Structural insights into recognition of hydrolyzed carbapenems and inhibitors by subclass B3 metallo-β-lactamase SMB-1

Metallo-β-lactamases (MBLs) confer resistance to carbapenems, and their increasing global prevalence is a growing clinical concern. To elucidate the mechanisms by which these enzymes recognize and hydrolyze carbapenems, we solved 1.4 to 1.6 Å crystal structures of SMB-1 (Serratia metallo-β-lactamase 1), a subclass B3 MBL, bound to hydrolyzed carbapenems (doripenem, meropenem, and imipenem). In these structures, SMB-1 interacts mainly with the carbapenem core structure via elements in the active site, including a zinc ion (Zn-2), Q157[113] (where the position in the SMB-1 sequence is in brackets after the BBL number), S221[175], and T223[177]. There is less contact with the carbapenem R2 side chains, strongly indicating that SMB-1 primarily recognizes the carbapenem core structure. This is the first report describing how a subclass B3 MBL recognizes carbapenems. We also solved the crystal structure of SMB-1 in complex with the approved drugs captopril, an inhibitor of the angiotensin-converting enzyme, and 2-mercaptoethanesulfonate, a chemoprotectant. These drugs are inhibitors of SMB-1 with K_i values of 8.9 and 184 μM, respectively. Like carbapenems, these inhibitors interact with Q157[113] and T223[177] and their thiol groups coordinate the zinc ions in the active site. Taken together, the data indicate that Q157[113], S221[175], T223[177], and the two zinc ions in the active site are key targets in the design of SMB-1 inhibitors with enhanced affinity. The structural data provide a solid foundation for the development of effective inhibitors that would overcome the carbapenem resistance of MBL-producing multidrug-resistant microbes.

To do>
Decide whether each statement agrees with the SMB-1 passage. Answer yes or no for each, and quote the words of the passage that decide it.
(a) The SMB-1 structures bound to hydrolyzed carbapenems were solved at 1.4 to 1.6 Å.
(b) SMB-1 has more contact with the carbapenem R2 side chains than with the carbapenem core structure.
(c) The inhibitors captopril and 2-mercaptoethanesulfonate coordinate the zinc ions in the active site through their thiol groups.

Data for analysis>
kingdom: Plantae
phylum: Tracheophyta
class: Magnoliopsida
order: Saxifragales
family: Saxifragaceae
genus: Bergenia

Written response>
(a) Yes: "we solved 1.4 to 1.6 Å crystal structures of SMB-1"
(b) No: "There is less contact with the carbapenem R2 side chains, strongly indicating that SMB-1 primarily recognizes the carbapenem core structure"
(c) Yes: "their thiol groups coordinate the zinc ions in the active site"